Von der Leyen: Schneller Abzug aus Afghanistan war Fehler
Masar-i-Scharif (dpa) - Verteidigungsministerin Ursula von der Leyen hat Fehler der Nato beim Abzug aus Afghanistan eingeräumt und die Bundeswehr auf einen noch Jahre andauernden Einsatz in dem Land eingestimmt.
Allerdings müsse die afghanische Regierung im Gegenzug für politische Reformen und die Wiederbelebung der Friedensbemühungen mit den radikalislamischen Taliban sorgen, sagte sie bei einem Truppenbesuch im nordafghanischen Masar-i-Scharif. „Man kann sich auf uns verlassen, aber das ist kein Blankoscheck.“
Die Nato hatte erst am vergangenen Dienstag nach langem Hin und Her abschließend entschieden, den Truppenabzug aus Afghanistan wegen der angespannten Sicherheitslage zu stoppen. Jetzt sollen 12 000 Soldaten für den Ausbildungseinsatz „Resolute Support“ (Entschlossene Unterstützung) im Land bleiben. Die Bundeswehr stockt ihre Truppe sogar von 850 auf bis zu 980 Soldaten auf. Ursprünglich war für 2016 eine deutliche Truppenreduzierung und der Rückzug in die Hauptstadt Kabul geplant.
„Ich glaube, dass wir mit mehr Geduld und mehr Bedacht und langsamer vorgehen müssen“, sagte von der Leyen. „Ich glaube, wir müssen nicht in Monaten denken, wenn wir über „Resolute Support Mission“ sprechen, sondern eher in Jahren.“
Nach Ansicht von der Leyens hat sich die Nato mit ihren Abzugsplänen verschätzt. „Wir haben einfach zu schnell zu ehrgeizig den Rückzug der internationalen Gemeinschaft aus Afghanistan geplant“, sagte sie dem ZDF. Das sei das „falsche Signal“ an die Taliban gewesen.

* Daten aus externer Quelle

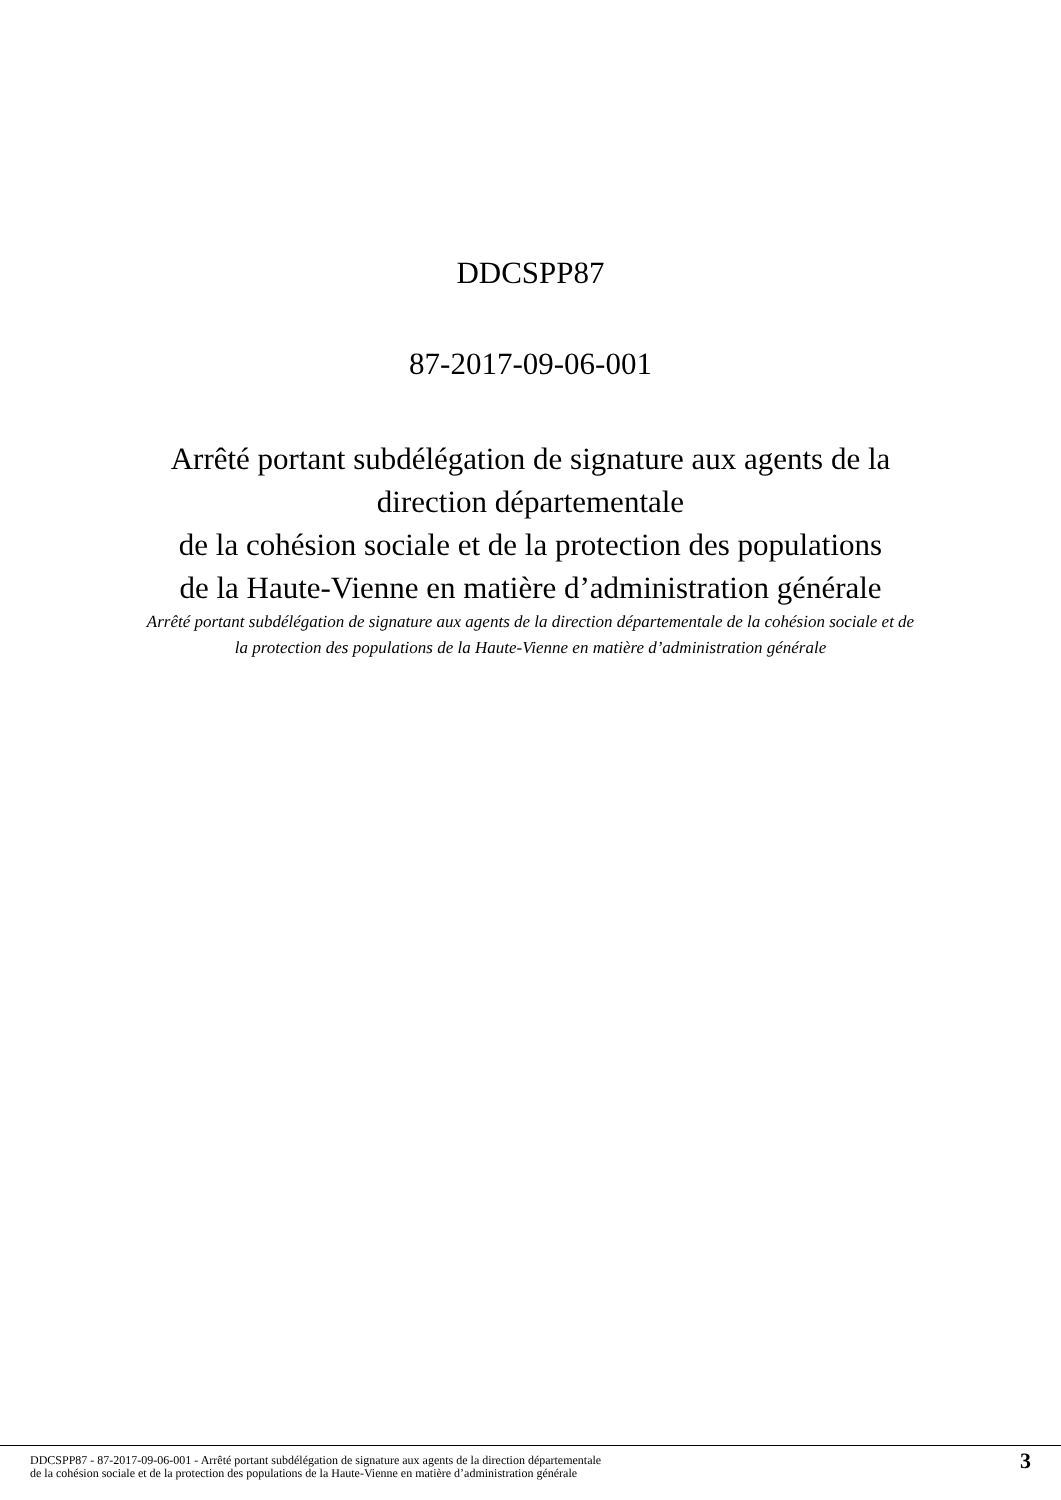DDCSPP87
87-2017-09-06-001
Arrêté portant subdélégation de signature aux agents de la
direction départementale
de la cohésion sociale et de la protection des populations
de la Haute-Vienne en matière d’administration générale
Arrêté portant subdélégation de signature aux agents de la direction départementale de la cohésion sociale et de la protection des populations de la Haute-Vienne en matière d’administration générale
DDCSPP87 - 87-2017-09-06-001 - Arrêté portant subdélégation de signature aux agents de la direction départementale
de la cohésion sociale et de la protection des populations de la Haute-Vienne en matière d’administration générale
3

Die radikalislamischen Aufständischen hatten vor allem mit der vorübergehenden Eroberung der Provinzhauptstadt Kundus im September für Aufsehen gesorgt. Dort hatte die Bundeswehr bis September die Sicherheitsverantwortung.
„Die Taliban haben im Jahr 2015 alles versucht, um die afghanische Regierung und die afghanische Armee in die Knie zu zwingen“, sagte von der Leyen. Nach ihren Vorstellungen sollen die internationalen Truppen nun in Afghanistan bleiben, bis die Sicherheitslage sich nachhaltig verbessert hat. In der Provinz Kundus ist sie vor allem im ländlichen Raums weiterhin teilweise unkontrollierbar. Die Gegenoffensive der afghanischen Armee gegen die Taliban hält an.
Die Truppenbesuche von Verteidigungsministern kurz vor Weihnachten haben Tradition. Von der Leyen ist zum vierten Mal innerhalb von zwei Jahren in Afghanistan.
Sie sah sich am Montag auch ein Camp der afghanischen Streitkräfte an. Der Kampfeinsatz der Nato ist seit einem Jahr beendet. Seitdem beschränkt sich die internationale Truppe auf die Ausbildung und Beratung der afghanischen Soldaten.